start RECORDED DATA

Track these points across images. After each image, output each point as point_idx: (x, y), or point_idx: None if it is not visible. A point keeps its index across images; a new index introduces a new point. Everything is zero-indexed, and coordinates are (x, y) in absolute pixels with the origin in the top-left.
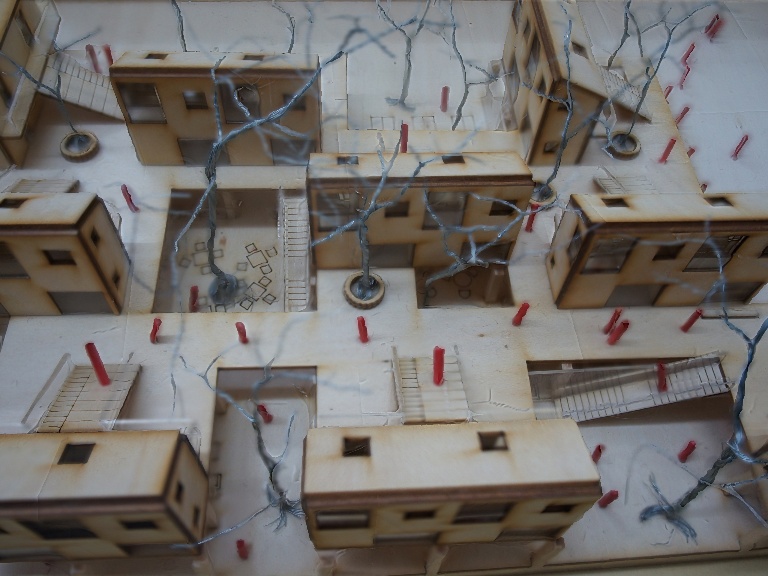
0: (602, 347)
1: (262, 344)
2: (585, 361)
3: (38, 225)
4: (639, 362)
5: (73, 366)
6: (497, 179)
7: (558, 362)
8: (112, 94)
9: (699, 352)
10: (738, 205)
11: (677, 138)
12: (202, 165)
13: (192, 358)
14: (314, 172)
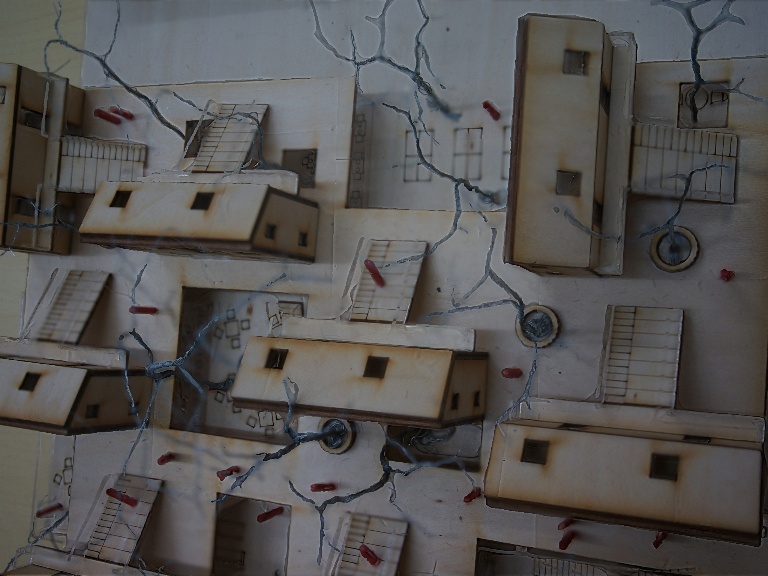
0: (560, 538)
1: (250, 476)
2: (538, 550)
3: (41, 423)
4: (597, 562)
5: (116, 478)
6: (402, 418)
7: (509, 545)
8: (126, 166)
9: (670, 565)
10: (684, 479)
11: (766, 232)
12: (206, 258)
13: (199, 480)
14: (238, 383)
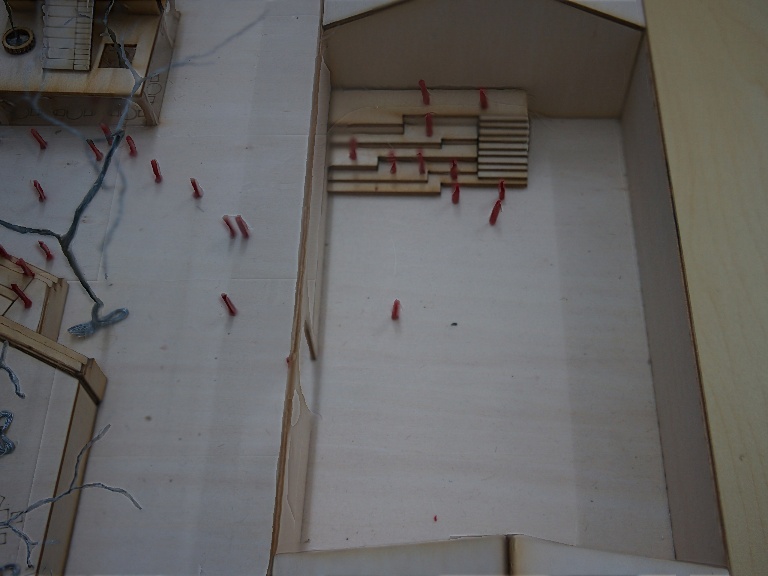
0: None
1: None
2: None
3: None
4: None
5: None
6: None
7: None
8: None
9: None
10: None
11: (19, 86)
12: None
13: None
14: None
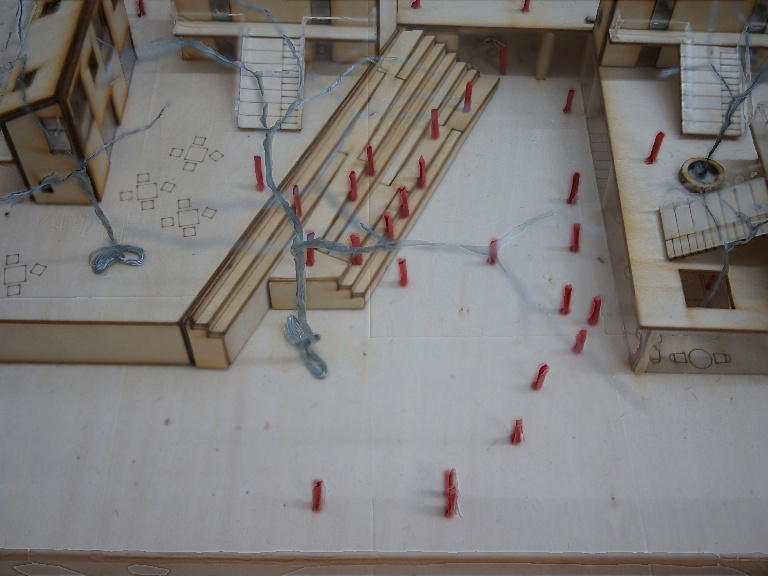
0: None
1: None
2: None
3: None
4: None
5: None
6: None
7: None
8: None
9: None
10: None
11: (625, 190)
12: None
13: None
14: None
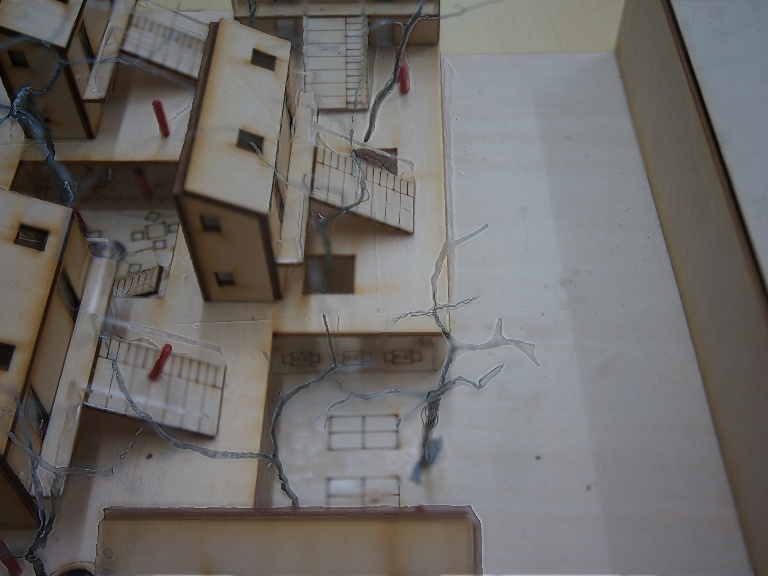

end RECORDED DATA

*AIM*. Copy the items above word for word, from their first line through the line containing "6: (497, 179)", and leave out any pictures.

*TASK RESPONSE*.
Track these points across images. After each image, output each point as point_idx: (x, y), or point_idx: None if it is not visible. A point keeps its index across images; a new index introduces a new point. Everything is zero-indexed, and coordinates are (x, y) in absolute pixels with the origin in the top-left.
0: (602, 347)
1: (262, 344)
2: (585, 361)
3: (38, 225)
4: (639, 362)
5: (73, 366)
6: (497, 179)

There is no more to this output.